● Kutipan Dokumen
--

2007, Pemerintah Tawarkan Proyek Senilai Rp 63 T

JAKARTA – Sepanjang 2007, pemerintah melelang proyek senilai Rp 63,09 triliun proyek infrastruktur jalan tol, telekomunikasi, pengolahan air minum, dermaga ferry, dan bandara. Proyek sebanyak 19 unit itu tergolong yang siap dibangun pada 2007.
Menurut Hisnu Pawenang, kepala Badan Pengatur Jalan Tol (BPJT), saat ini, sejumlah investor sedang memenuhi semua persyaratan kontrak perjanjian pengusahaan jalan tol (PPJT). Dia mengakui, belum semua investor yang telah ditetapkan sebagai pemenang tender mampu melengkapi persyaratan kontrak. Bahkan, dia menyatakan sejumlah investor kesulitan dalam pendanaan.

--

● Bahan yang Disediakan
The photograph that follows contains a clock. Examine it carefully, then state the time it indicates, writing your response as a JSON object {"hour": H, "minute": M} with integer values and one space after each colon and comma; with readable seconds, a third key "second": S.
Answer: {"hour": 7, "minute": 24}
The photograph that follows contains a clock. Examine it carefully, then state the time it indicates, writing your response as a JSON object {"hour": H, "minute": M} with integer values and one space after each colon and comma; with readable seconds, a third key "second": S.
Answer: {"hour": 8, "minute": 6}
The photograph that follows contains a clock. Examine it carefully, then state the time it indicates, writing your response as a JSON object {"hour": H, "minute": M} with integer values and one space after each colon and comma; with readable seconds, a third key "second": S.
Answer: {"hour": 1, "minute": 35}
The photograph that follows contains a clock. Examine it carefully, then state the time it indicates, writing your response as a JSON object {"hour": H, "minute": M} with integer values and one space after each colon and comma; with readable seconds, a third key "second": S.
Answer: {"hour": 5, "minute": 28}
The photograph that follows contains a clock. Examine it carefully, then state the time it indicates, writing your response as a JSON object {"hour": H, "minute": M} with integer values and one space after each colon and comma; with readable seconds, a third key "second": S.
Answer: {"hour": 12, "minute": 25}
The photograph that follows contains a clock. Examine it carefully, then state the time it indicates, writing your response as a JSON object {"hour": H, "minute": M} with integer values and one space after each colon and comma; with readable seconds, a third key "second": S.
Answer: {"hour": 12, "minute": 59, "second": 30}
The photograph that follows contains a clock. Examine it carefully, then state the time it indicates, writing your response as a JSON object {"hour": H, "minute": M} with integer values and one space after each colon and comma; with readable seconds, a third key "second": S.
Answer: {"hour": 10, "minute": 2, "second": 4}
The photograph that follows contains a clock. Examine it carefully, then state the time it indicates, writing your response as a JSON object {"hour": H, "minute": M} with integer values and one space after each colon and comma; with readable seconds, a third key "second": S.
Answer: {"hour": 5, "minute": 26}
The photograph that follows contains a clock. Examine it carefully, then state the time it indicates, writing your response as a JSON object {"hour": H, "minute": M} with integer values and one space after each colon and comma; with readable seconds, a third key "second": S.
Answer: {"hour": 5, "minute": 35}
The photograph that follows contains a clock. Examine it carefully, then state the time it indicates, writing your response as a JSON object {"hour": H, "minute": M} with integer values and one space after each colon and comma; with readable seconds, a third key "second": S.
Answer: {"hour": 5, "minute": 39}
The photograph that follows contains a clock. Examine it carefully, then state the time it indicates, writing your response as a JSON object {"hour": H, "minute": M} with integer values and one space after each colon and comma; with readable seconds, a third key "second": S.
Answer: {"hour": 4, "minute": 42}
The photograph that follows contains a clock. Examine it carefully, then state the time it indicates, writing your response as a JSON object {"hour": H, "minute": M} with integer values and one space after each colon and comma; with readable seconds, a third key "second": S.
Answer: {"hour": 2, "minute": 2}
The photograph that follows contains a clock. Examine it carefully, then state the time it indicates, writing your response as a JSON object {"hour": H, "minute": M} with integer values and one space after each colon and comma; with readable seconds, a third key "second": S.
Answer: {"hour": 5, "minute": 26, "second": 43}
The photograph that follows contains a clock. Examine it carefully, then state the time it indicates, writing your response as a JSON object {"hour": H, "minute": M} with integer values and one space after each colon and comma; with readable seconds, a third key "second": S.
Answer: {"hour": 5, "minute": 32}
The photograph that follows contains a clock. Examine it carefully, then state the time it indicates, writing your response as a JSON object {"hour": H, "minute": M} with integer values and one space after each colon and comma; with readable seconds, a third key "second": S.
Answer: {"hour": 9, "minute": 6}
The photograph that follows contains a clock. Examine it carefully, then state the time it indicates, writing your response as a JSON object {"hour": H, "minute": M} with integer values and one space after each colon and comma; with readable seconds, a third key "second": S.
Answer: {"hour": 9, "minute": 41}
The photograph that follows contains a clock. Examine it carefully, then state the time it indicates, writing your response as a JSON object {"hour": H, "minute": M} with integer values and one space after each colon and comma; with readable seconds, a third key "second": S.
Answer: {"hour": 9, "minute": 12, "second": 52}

--

● Daftar Tugas
- 1) Tulis ulang kutipan berita tentang lelang proyek infrastruktur 2007, mulai dari kata "2007, Pemerintah Tawarkan" dan berhenti setelah kata "kesulitan dalam pendanaan.". Ganti setiap "investor" dengan "penanam modal".
- 2) Lanjutkan kutipan berita tentang lelang proyek infrastruktur 2007 mulai setelah kalimat terakhirnya.

● Jawaban per Tugas
- 1)
2007, Pemerintah Tawarkan Proyek Senilai Rp 63 T

JAKARTA – Sepanjang 2007, pemerintah melelang proyek senilai Rp 63,09 triliun proyek infrastruktur jalan tol, telekomunikasi, pengolahan air minum, dermaga ferry, dan bandara. Proyek sebanyak 19 unit itu tergolong yang siap dibangun pada 2007.
Menurut Hisnu Pawenang, kepala Badan Pengatur Jalan Tol (BPJT), saat ini, sejumlah penanam modal sedang memenuhi semua persyaratan kontrak perjanjian pengusahaan jalan tol (PPJT). Dia mengakui, belum semua penanam modal yang telah ditetapkan sebagai pemenang tender mampu melengkapi persyaratan kontrak. Bahkan, dia menyatakan sejumlah penanam modal kesulitan dalam pendanaan.

- 2)
“Sulitnya mencari dukungan pendanaan bank, merupakan persoalan internal para investor,” ujar dia, akhir pekan lalu.
Bagi Menteri Pekerjaan Umum (PU) Djoko Kirmanto, pihaknya memfokuskan kelanjutan pembangunan jalan tol Trans-Jawa (Merak–Banyuwangi) sepanjang 1.200 kilometer (km). Kini, jalan tol Trans-Jawa yang belum ditentukan pengerjaanya hanya ruas tol Solo-Ngawi dan Ngawi–Kertosono. Sedangkan mayoritas pembangunan jalan tol baru sepanjang 763 km telah teken kontrak.
Ia memperkirakan, hingga akhir tahun 2009 pembangunan jalan tol di Indonesia setidaknya mencapai 1.000 hingga 1.200 km. “Kalau target operasional, kita harus lebih obyektif. Saya pikir 1.000 – 1.200 km saja sudah bagus,” ungkap Djoko, di Jakarta, akhir pekan lalu.
Menurut data Departemen PU, proyek tol yang telah diteken kontraknya sebanyak 12 proyek dengan total panjang 385 km. Total investasi untuk proyek yang telah teken kontrak mencapai Rp 30 triliun lebih. Tidak hanya itu, proyek jalan tol yang dalam proses persiapan tender mencapai 683 km dengan total 18 proyek.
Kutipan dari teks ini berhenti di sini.